Try it:
Look through the data below for the string "linecap", and copy every line where it turns up.

Records shown:

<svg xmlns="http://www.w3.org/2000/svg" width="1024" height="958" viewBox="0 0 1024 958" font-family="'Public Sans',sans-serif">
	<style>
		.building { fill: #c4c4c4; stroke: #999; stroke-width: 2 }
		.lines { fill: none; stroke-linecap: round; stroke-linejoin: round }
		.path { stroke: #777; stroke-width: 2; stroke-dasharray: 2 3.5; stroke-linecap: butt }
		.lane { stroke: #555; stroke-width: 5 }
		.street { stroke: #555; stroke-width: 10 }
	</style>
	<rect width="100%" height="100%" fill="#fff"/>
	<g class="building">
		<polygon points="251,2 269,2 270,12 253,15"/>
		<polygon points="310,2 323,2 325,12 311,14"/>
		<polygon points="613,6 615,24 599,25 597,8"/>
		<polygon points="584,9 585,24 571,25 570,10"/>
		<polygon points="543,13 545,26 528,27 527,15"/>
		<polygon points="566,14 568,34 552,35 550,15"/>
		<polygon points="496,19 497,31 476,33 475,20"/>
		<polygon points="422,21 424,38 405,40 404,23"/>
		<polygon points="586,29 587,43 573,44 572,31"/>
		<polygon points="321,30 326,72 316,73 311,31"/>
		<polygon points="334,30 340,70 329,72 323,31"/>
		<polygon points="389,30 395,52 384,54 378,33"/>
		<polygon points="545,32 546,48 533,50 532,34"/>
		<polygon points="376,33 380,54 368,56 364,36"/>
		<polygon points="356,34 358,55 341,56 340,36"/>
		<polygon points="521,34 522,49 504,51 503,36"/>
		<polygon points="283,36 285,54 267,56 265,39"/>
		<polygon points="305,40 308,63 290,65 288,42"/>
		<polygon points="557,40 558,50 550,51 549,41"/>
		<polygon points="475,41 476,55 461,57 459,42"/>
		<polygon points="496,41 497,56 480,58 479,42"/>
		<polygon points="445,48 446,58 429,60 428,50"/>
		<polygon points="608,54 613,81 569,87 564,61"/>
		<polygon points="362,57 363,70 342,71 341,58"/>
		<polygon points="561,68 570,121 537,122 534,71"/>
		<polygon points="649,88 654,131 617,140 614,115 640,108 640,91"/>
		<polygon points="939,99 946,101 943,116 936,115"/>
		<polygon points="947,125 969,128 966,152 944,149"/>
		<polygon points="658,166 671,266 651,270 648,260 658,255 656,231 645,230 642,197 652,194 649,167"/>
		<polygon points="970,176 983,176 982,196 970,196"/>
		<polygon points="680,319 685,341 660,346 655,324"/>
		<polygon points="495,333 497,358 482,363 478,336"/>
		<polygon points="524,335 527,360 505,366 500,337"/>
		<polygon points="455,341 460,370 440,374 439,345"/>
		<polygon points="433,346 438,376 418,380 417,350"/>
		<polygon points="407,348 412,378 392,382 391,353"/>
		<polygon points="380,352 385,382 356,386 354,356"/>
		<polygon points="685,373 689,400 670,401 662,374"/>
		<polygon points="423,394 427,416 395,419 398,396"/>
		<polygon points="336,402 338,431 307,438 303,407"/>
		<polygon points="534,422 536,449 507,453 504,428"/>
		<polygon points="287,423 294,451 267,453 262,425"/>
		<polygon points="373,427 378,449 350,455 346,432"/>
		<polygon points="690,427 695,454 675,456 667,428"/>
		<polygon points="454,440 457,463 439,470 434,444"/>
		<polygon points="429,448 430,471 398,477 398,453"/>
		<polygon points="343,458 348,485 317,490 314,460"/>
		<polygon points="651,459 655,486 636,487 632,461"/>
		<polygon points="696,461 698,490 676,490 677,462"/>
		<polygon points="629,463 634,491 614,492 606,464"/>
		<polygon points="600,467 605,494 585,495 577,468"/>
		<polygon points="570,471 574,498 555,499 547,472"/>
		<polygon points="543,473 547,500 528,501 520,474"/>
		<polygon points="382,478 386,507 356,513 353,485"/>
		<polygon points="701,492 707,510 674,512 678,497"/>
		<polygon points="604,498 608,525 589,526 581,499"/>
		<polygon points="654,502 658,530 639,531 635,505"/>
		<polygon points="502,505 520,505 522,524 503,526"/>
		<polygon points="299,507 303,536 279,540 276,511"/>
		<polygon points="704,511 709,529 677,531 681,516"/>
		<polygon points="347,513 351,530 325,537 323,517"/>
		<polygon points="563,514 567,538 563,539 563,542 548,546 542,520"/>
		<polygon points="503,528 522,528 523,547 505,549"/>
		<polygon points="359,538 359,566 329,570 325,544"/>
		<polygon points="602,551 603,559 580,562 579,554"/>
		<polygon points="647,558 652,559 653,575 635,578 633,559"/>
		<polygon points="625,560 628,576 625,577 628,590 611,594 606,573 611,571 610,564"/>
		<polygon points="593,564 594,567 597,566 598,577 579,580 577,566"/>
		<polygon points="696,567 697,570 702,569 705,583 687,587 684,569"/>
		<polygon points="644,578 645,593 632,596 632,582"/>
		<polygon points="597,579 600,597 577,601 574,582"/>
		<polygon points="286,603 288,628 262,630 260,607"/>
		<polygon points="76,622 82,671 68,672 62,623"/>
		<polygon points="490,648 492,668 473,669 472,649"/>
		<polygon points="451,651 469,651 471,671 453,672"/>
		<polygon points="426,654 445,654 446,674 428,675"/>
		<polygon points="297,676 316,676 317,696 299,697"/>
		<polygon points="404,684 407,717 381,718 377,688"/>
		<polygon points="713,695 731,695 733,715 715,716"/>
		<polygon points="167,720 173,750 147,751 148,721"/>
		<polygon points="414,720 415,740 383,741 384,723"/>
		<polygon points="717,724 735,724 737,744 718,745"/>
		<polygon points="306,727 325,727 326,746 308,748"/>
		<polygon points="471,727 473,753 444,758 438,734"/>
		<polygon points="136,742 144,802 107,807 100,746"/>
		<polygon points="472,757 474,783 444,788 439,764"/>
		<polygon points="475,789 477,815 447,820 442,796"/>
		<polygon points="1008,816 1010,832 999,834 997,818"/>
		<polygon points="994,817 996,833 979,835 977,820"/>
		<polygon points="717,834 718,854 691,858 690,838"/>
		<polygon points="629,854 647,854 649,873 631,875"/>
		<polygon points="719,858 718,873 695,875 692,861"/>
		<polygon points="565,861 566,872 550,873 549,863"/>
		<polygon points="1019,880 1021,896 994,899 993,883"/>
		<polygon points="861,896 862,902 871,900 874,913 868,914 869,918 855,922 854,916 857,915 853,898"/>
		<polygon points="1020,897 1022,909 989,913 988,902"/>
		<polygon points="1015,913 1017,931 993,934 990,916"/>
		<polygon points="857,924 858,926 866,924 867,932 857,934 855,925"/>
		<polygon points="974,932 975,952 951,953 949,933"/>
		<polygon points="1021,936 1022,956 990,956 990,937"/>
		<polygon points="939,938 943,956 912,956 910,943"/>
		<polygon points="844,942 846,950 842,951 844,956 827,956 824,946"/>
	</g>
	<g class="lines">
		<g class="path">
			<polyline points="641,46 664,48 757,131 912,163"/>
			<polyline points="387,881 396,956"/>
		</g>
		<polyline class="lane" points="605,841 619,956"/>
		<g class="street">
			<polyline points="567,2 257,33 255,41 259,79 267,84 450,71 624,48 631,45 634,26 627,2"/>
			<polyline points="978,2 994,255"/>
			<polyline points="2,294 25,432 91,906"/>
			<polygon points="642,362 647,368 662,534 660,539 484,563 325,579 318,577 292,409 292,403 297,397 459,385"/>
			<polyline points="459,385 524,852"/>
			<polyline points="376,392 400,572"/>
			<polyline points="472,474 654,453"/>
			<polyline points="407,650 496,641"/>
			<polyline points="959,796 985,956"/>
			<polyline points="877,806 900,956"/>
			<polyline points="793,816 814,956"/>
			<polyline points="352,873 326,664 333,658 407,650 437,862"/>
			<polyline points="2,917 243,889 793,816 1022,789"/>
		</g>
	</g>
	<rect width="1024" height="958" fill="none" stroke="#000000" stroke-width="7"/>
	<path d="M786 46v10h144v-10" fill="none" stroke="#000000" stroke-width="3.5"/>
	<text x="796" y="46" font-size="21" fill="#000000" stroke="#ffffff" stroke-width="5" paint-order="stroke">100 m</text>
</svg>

Reply:
		.lines { fill: none; stroke-linecap: round; stroke-linejoin: round }
		.path { stroke: #777; stroke-width: 2; stroke-dasharray: 2 3.5; stroke-linecap: butt }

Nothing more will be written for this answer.